Por Túlio Ratto
A trajetória é, por si só, fantástica demais para ser verdade: em apenas quatro anos (de 2018 a 2022), Frank Bolsonale Jr. fingiu ser presidente da República, médico, infectologista, piloto de jet-ski, hipnotizador de emas, “matador de lombrigas”, pai de família e tantas outras coisas de sua natureza grotesca do que pode imaginar nossa vã filosofia.
Foram quase quatro décadas mamando nos cofres públicos como parlamentar – — do baixíssimo clero, diga-se — com relativo sucesso, principalmente nas casas das famílias de bem, cristãs, defensoras dos bons costumes. Sua desenvoltura é tão exitosa que nem a descoberta das rachadinhas, compras em dinheiro vivo de mansões e imóveis, afetou a reputação da família, que vive igualmente, também, de maneira igual, exclusivamente do serviço público.
Na iminência de ser preso — por outras acusações — a trajetória de sucesso do ex-capitão pode até virar best-seller caso caia nas graças de trambiqueiros que buscam aprender “o poder da sedução de um ignóbil com imenso sucesso de público e de crítica”. Prenda-me se For Capaz conta a estória bem “pé-no-chão” de um capitão expulso do Exército que chegou a ser preso. Depois foi julgado sob a acusação de elaborar um plano para fragilizar o alto comando do Exército, situação que o levou a trocar a carreira militar pela política.

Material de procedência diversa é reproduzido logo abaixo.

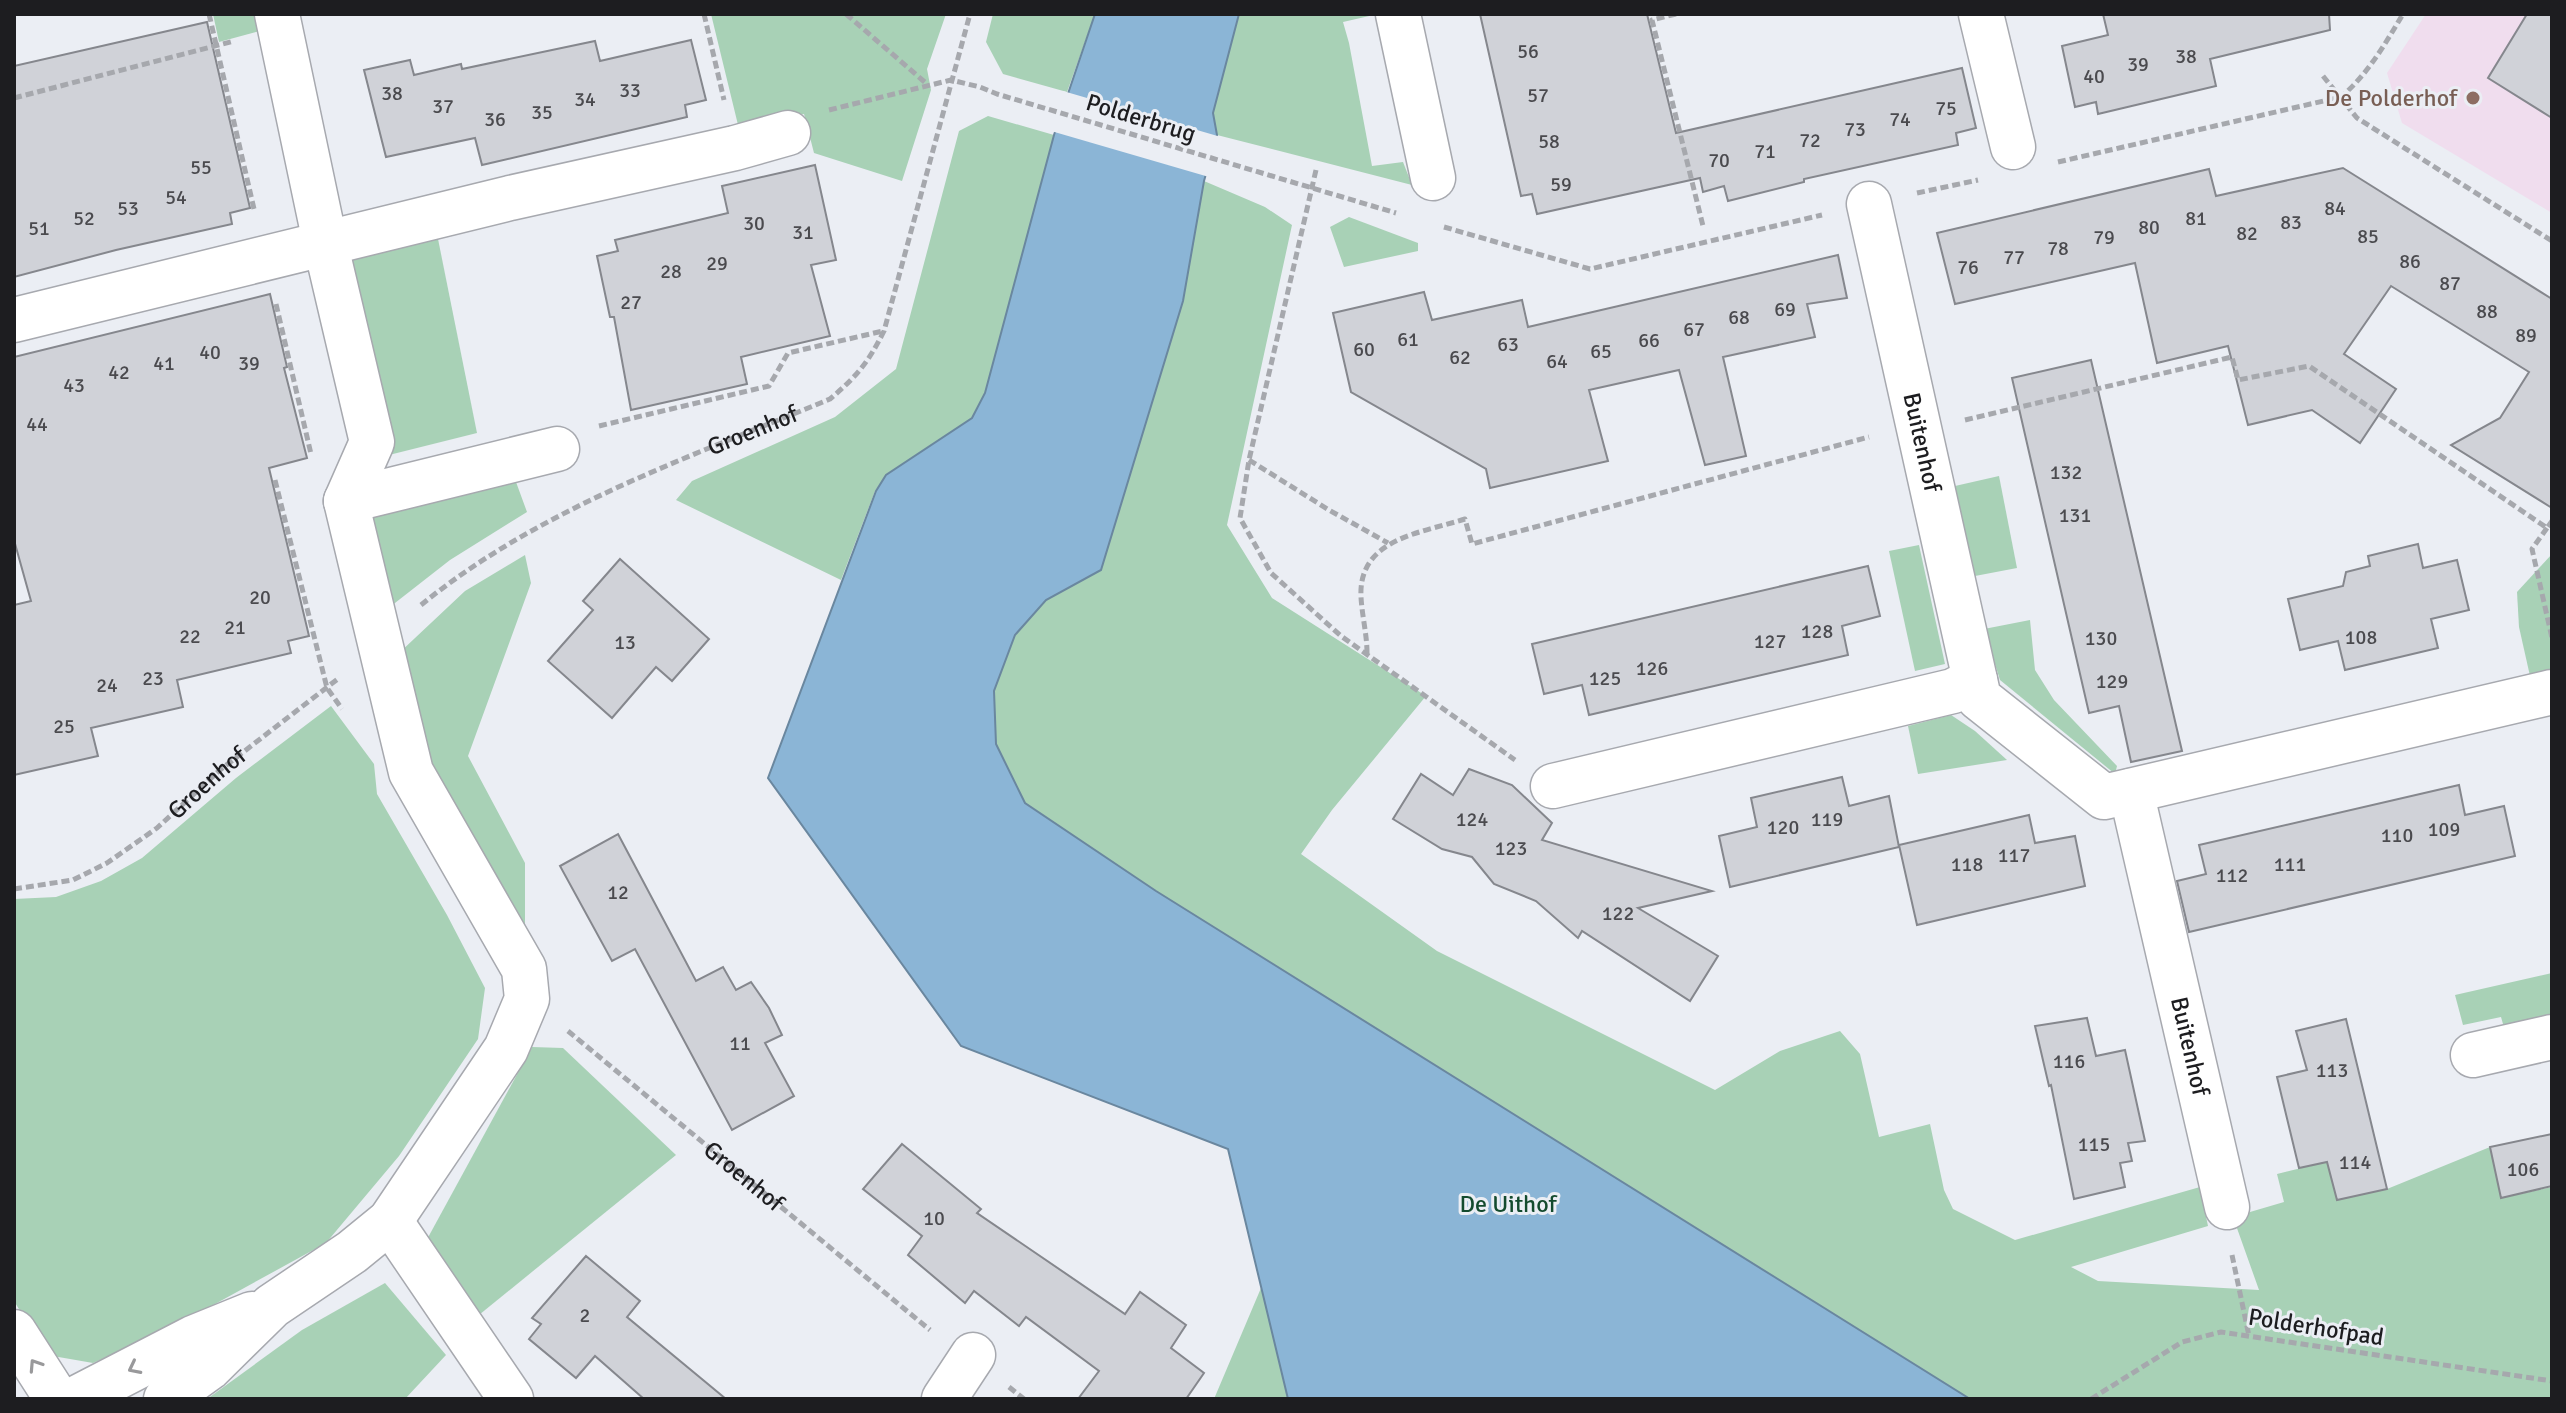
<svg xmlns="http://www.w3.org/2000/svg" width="2566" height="1413" viewBox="0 0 2566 1413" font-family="Signika,sans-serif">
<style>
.education{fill:#f0ddee}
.green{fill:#a8d1b6}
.water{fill:#8bb5d6;stroke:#6a879f;stroke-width:2}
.pier{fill:#ebeef4}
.building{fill:#d0d2d8;stroke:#85878d;stroke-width:2}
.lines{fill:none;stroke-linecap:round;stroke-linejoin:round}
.minor-casing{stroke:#a7a9af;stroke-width:47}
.major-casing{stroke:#a7a9af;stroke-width:47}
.path{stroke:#a6a8ad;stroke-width:5;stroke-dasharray:8 4;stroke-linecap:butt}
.minor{stroke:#fff;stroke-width:44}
.major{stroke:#fff;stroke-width:44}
.oneway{stroke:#99999b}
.education-dot{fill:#8d6e63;stroke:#ebeef4;stroke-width:3}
.labels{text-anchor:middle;stroke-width:6;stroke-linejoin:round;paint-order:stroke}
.number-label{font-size:20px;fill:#4a4a4e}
.education-label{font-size:24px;fill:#785e54;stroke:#ebeef4;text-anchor:end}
.street-label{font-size:24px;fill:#1d1d20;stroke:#ebeef4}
.park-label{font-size:24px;fill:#144b2e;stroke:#ebeef4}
</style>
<rect width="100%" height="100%" fill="#ebeef4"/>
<!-- education -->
<polygon class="education" points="2426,14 2552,14 2552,213 2402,123 2387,73"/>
<!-- green -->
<g class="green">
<polygon points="213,14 256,14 260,31 219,42"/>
<polygon points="711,14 946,14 927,69 931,90 902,181 814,153 804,114 739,129"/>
<polygon points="993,14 1095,14 1067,92 1003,74 986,42"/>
<polygon points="1239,14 1378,14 1343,22 1349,43 1372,166 1403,162 1412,185 1217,135 1213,113"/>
<polygon points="988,116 1054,135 985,393 972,418 886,475 875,491 841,580 676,500 692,481 835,417 896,369 959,131"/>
<polygon points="1204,181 1265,207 1292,225 1227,525 1272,598 1426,696 1332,810 1301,854 1437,951 1715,1090 1780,1051 1840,1031 1860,1054 1879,1137 1930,1124 1944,1190 1953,1209 2015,1240 2200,1187 2208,1226 2071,1267 2098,1281 2259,1290 2233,1217 2284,1202 2277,1174 2334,1160 2330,1175 2337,1200 2387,1189 2490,1147 2501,1198 2552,1187 2552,1399 1214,1399 1372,1026 1156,891 1025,804 996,744 994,691 1015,635 1046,600 1101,569 1183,301"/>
<polygon points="1349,217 1418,243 1418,251 1344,267 1330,227"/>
<polygon points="437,234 477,433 389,455 349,254"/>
<polygon points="1999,476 2017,568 1975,576 1955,486"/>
<polygon points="516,482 527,512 450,560 386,610 366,512"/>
<polygon points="1919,545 1945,664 1915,671 1889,551"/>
<polygon points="2552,554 2552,671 2530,676 2519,627 2517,592"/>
<polygon points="525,555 531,583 468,756 525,863 525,948 423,768 398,654 465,591"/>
<polygon points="2030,620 2035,670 2054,700 2117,766 2115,774 2000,680 1984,629"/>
<polygon points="331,706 374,764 377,794 447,915 485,988 478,1039 399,1156 326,1243 175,1326 93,1363 47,1355 14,1301 14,899 56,897 101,881 142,858 236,778"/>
<polygon points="1951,715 1975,731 2007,760 1918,774 1908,726"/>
<polygon points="2552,973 2552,1020 2505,1031 2501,1017 2463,1025 2455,995"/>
<polygon points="532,1047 563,1048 676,1155 474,1319 425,1243"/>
<polygon points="385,1283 446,1355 405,1399 207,1399 302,1330"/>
</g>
<!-- water -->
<polygon class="water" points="1095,14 1239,14 1213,113 1217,135 1204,181 1183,301 1101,570 1046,600 1015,635 994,691 996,744 1025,803 1156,891 1970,1399 1288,1399 1228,1149 961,1046 768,778 876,491 886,475 972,418 985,393 1054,135"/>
<!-- pier -->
<polygon class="pier" points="1063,91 1221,137 1209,177 1051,131"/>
<!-- building -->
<g class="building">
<polygon points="1480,14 1647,14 1676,133 1962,68 1976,128 1956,133 1958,145 1804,179 1804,182 1728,201 1724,186 1703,192 1700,178 1537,214 1532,194 1521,196"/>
<polygon points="2103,14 2329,14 2330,30 2210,59 2216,86 2098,114 2096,102 2075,107 2062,46 2108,35"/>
<polygon points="2527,14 2552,14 2552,118 2488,78"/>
<polygon points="207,22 250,208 230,213 232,224 116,250 14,277 14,66"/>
<polygon points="691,40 706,100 685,105 687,117 482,165 475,138 386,157 364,70 410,60 414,75 461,64 462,69 595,41 600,61"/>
<polygon points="815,165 836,260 811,265 830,336 741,357 747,384 631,410 614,317 610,317 597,256 618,251 615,240 728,213 722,186"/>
<polygon points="2343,168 2552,299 2552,508 2451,445 2500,418 2529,372 2391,286 2344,354 2396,389 2360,443 2312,410 2248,425 2228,346 2157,363 2135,263 1955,304 1937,233 2209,169 2216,196"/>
<polygon points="1838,255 1847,298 1807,304 1815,337 1723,357 1746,456 1705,465 1679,370 1589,390 1608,461 1490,488 1486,469 1351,392 1333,313 1424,292 1432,320 1522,300 1528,327"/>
<polygon points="270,294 287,367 284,368 307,458 269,468 309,636 288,641 291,653 177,680 183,707 91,728 98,756 14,775 14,605 31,601 14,540 14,357"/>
<polygon points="2091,360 2182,751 2131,762 2119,706 2089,713 2012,378"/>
<polygon points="2418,544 2423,568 2457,560 2469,610 2431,619 2438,648 2345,670 2338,641 2300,650 2288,599 2343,586 2346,572 2370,566 2368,556"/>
<polygon points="620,559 709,639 672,681 656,667 612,718 548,661 593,610 583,601"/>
<polygon points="1868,566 1880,616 1842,626 1848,655 1589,715 1582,685 1544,694 1532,644"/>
<polygon points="1469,769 1512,785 1552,823 1542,840 1712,891 1638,908 1718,956 1690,1001 1582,931 1578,938 1536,901 1494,884 1472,857 1442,849 1393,819 1421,774 1453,795"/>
<polygon points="1842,777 1849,806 1889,796 1899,847 1730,887 1719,836 1757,827 1751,798"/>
<polygon points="2459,785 2465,815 2504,806 2515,856 2189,932 2177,881 2206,874 2199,845"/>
<polygon points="2029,815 2035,843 2075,836 2085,886 1917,925 1899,845"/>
<polygon points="618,834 696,981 723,967 736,990 751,982 769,1008 782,1035 765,1043 794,1096 732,1130 635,949 612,961 560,866"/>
<polygon points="2087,1018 2096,1056 2125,1050 2145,1141 2128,1143 2132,1161 2120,1163 2125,1187 2074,1199 2051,1085 2049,1086 2035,1026"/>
<polygon points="2346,1019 2387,1189 2337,1200 2327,1162 2299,1168 2277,1077 2307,1070 2296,1031"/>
<polygon points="2552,1134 2552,1186 2501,1198 2490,1147"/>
<polygon points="902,1144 981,1209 977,1213 1125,1314 1140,1292 1186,1325 1171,1348 1204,1373 1186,1399 1078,1399 1099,1371 1026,1317 1019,1326 974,1291 965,1303 908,1255 922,1236 863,1189"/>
<polygon points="586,1256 640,1301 627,1317 726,1399 644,1399 595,1356 576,1378 529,1339 541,1324 532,1318"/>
</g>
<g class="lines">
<!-- minor casing -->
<g class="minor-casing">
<g id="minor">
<polyline points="1398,14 1433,178"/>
<polyline points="1981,14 2013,147"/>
<path id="s4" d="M1869 204 1979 698 2104 797 2552 692"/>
<polyline points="14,320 510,198 735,148 788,133"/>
<polyline points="346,501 557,449"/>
<polyline points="1553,786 1953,691 1975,680"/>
<path id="s5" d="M2131 791 2227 1207"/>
<polyline points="2473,1055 2552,1037"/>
<polyline points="390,1221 511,1399"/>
<polyline points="75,1399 193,1338 252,1314"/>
<polyline points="166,1399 209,1368 272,1306 352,1252 390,1221 506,1049 527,999 524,969 411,772 346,501 372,442 325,242 277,14"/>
<polyline points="944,1399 973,1355"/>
</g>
</g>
<!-- major casing -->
<g class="major-casing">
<polyline id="major" points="14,1332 57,1399"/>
</g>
<!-- path -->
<g class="path">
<polyline points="209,14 254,209"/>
<polyline points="704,14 724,100"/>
<polyline points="846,14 927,84"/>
<polyline points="1676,14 1652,20 1703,226"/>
<polyline points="2323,76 2357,118 2552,241"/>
<polyline points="14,98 234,41"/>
<polyline points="829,110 951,80 980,87 997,94 1396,213"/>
<path d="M2058 162 2341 97C2368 74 2385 44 2403 14"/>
<polyline points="1316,170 1249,460 1240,518 1271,573 1341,636 1515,760"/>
<polyline points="1917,193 1978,180"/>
<polyline points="1444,227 1590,269 1822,215"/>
<polyline points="276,304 311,454"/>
<polyline points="1965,420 2232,357 2238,380 2309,366 2547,528 2552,521"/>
<polyline points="599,426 769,386 788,353 883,331"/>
<polyline points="1249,460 1329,510 1388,543"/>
<polyline points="275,480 327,688 342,709"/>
<polyline points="2547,528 2532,549 2552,638"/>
<path id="s1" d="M421 605C540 508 690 457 830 399 857 376 868 363 884 331L970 14"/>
<path d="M1367 653C1367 634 1362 616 1361 597 1358 538 1422 533 1465 519L1472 544 1869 437"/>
<path id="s2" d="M14 889 73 880 107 863 157 828 220 770 339 678"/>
<path id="s3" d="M568 1031 930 1330"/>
<polyline points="2232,1255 2249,1336"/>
<polyline points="1009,1387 1024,1399"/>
<polyline points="2091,1399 2182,1342 2221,1332 2552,1381"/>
</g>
<!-- minor -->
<use href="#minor" class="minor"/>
<!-- major -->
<use href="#major" class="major"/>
</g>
<!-- one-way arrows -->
<defs><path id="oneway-chevron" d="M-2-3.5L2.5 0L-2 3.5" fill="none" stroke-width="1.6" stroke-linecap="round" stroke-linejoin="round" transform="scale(2)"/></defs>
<g class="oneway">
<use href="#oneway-chevron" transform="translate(35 1365) rotate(-123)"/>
<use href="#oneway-chevron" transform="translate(134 1368) rotate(153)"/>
</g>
<!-- markers -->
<circle class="education-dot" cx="2473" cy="98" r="8"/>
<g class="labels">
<!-- number labels -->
<g class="number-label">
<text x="1528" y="58">56</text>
<text x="2186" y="63">38</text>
<text x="2138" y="71">39</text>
<text x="2094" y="83">40</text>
<text x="630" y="97">33</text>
<text x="392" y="100">38</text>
<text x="1538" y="102">57</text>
<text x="585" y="106">34</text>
<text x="443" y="113">37</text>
<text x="1946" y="115">75</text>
<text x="542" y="119">35</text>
<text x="495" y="126">36</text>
<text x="1900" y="126">74</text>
<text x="1855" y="136">73</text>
<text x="1810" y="147">72</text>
<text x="1549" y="148">58</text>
<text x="1765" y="158">71</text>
<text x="1719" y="167">70</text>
<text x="201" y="174">55</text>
<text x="1561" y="191">59</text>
<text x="176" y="204">54</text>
<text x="128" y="215">53</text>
<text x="2335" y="215">84</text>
<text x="84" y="225">52</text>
<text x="2196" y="225">81</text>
<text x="2291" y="229">83</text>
<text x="754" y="230">30</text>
<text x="2149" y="234">80</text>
<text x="39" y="235">51</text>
<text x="803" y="239">31</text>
<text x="2247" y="240">82</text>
<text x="2368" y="243">85</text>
<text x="2104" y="244">79</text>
<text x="2058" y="255">78</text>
<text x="2014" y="264">77</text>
<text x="2410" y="268">86</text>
<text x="717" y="270">29</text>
<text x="1968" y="274">76</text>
<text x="671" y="278">28</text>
<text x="2450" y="290">87</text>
<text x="631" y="309">27</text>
<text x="1785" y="316">69</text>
<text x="2487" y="318">88</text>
<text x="1739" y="324">68</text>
<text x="1694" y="336">67</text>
<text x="2526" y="342">89</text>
<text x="1408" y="346">61</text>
<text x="1649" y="347">66</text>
<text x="1508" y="351">63</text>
<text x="1364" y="356">60</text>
<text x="1601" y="358">65</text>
<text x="210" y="359">40</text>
<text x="1460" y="364">62</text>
<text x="1557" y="368">64</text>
<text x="164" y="370">41</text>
<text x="249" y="370">39</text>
<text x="119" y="379">42</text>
<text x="74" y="392">43</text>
<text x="37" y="431">44</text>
<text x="2066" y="479">132</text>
<text x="2075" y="522">131</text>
<text x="260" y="604">20</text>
<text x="235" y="634">21</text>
<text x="1817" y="638">128</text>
<text x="190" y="643">22</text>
<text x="2361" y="644">108</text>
<text x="2101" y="645">130</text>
<text x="1770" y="648">127</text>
<text x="625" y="649">13</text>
<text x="1652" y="675">126</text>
<text x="153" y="685">23</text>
<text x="1605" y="685">125</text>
<text x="2112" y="688">129</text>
<text x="107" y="692">24</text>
<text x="64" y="733">25</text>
<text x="1472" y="826">124</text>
<text x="1827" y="826">119</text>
<text x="1783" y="834">120</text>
<text x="2444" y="836">109</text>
<text x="2397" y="842">110</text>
<text x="1511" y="855">123</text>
<text x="2014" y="862">117</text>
<text x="1967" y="871">118</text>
<text x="2290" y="871">111</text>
<text x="2232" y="882">112</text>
<text x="618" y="899">12</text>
<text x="1618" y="920">122</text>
<text x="740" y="1050">11</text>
<text x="2069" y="1068">116</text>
<text x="2332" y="1077">113</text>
<text x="2094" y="1151">115</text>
<text x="2355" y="1169">114</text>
<text x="2523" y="1176">106</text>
<text x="934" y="1225">10</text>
<text x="585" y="1322">2</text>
</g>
<!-- education labels -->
<g class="education-label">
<text x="2457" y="106">De Polderhof</text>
</g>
<!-- street labels -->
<g class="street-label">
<text transform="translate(1141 118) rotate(17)" y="8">Polderbrug</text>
<text dy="8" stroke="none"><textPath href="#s1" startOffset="376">Groenhof</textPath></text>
<text dy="8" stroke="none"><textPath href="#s4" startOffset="244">Buitenhof</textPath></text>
<text dy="8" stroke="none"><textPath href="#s2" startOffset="226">Groenhof</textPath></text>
<text dy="8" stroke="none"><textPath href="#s5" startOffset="262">Buitenhof</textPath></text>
<text dy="8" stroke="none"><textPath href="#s3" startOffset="228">Groenhof</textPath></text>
<text transform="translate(2316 1327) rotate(9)" y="8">Polderhofpad</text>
</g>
<!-- park labels -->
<g class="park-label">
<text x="1508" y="1212">De Uithof</text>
</g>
</g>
<!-- border -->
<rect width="2566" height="1413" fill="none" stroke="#1d1d20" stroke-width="32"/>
</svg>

O expectador não pode criar grandes expectativas sobre a trama, ou grandes arroubos de planejamento, planos mirabolantes, até porque o cara não consegue fazer um ó com uma quenga, em decorrência de uma incrível pobreza intelectual. Do outro lado, trata-se de um filme simples, benfeito e tecnicamente perfeito, se levarmos em conta a destreza nas investigações da Polícia Federal — que não têm decepcionado quando vai a fundo na relação de presentes, desvios de joias do Governo, chegando até as tratativas da tentativa do golpe do 8 de janeiro. Aliás, uma CPI desse triste episódio da democracia brasileira deverá pedir o indiciamento de Frank Bolsonale por pelo menos quatro crimes cometidos durante o mandato: golpe de Estado, escuta telefônica ilegal, incitação ao crime e autoacusação falsa. Tanto aliados quanto adversários do ex-presidente da República dão como certo que o relatório a ser apresentado vai associar os sucessivos ataques de Bolsonale à Justiça Eleitoral e às urnas eletrônicas aos atos de vandalismo que culminaram com a invasão e a depredação do Congresso, do Palácio do Planalto e do Supremo Tribunal Federal (STF). Nas contas de governo e oposição há votos suficientes para aprovar o indiciamento do ex-presidente.
Coloquem também na conta mais de 700 mil mortes durante a pandemia. Um número que poderia ser bem menor, caso as vacinas tivessem chegado antes. Para quem não lembra, em outubro de 2021, a CPI da Covid aprovou o relatório do senador Renan Calheiros (MDB-AL), que atribuía nove crimes a Bolsonale, mas o procurador-geral da República (que pegou o beco nesta semana), Augusto Aras, não deu prosseguimento às apurações, o que frustrou a nação brasileira.
Do Mauro Cid ao hacker Walter Delgatti Netto, do almirante Almir Garnier Santos, ex-comandante da Marinha, que acenou para a ruptura da democracia brasileira ao general Heleno, existem indícios, provas, crimes de sobra.
Por enquanto, e na expectativa de mais coadjuvantes, o ex-servidor da Sabesp Aécio Lúcio Costa Pereira, o produtor rural Thiago de Assis Mathar e o entregador Matheus Lima de Carvalho Lázaro foram condenados por tentativa de golpe de Estado, associação criminosa, abolição violenta do Estado Democrático de Direito e dano qualificado e deterioração de patrimônio tombado. Resta saber se conseguirão pegar algum meliante do topo dessa cadeia golpista.
Somente a PF poderá nos responder. E a Justiça condenar.